Comments:By: Leif Madsen (lmadsen) 2011-06-17 10:49:13.830-0500

I understand there was/is an issue with res_timing_timerfd on your system (although if you use the 1.8 branch directly I know quite a bit of work has been done recently for timing issues with that module).

However, your request to have the priorities changed has already been rejected.

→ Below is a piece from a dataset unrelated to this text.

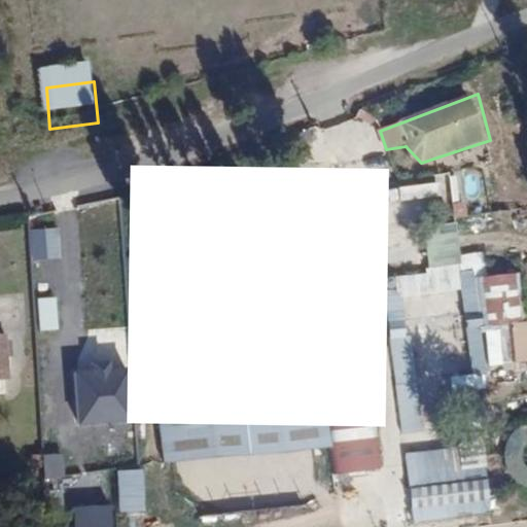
[(349,196),(306,201),(319,317),(364,311),(349,196)]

By: Jacob LIpstein (jacobli) 2011-06-17 11:36:17.644-0500

1. I did not require to change priority: it was my suggestion only. And reason was very clear: my experience shows that using timerfd in versions up to 1.8.4.1 can badly affect asterisk.
2. We are not experience any problem with our asterisks now because we have switched back to dahdi timing.
3. I hope you have closed the issue knowing that the timerfd timing is fixed or is supposed to be fixed soon.
4. We have no plans to switch to timerfd timing (last switch happened accidentally) and ensure it works without issues.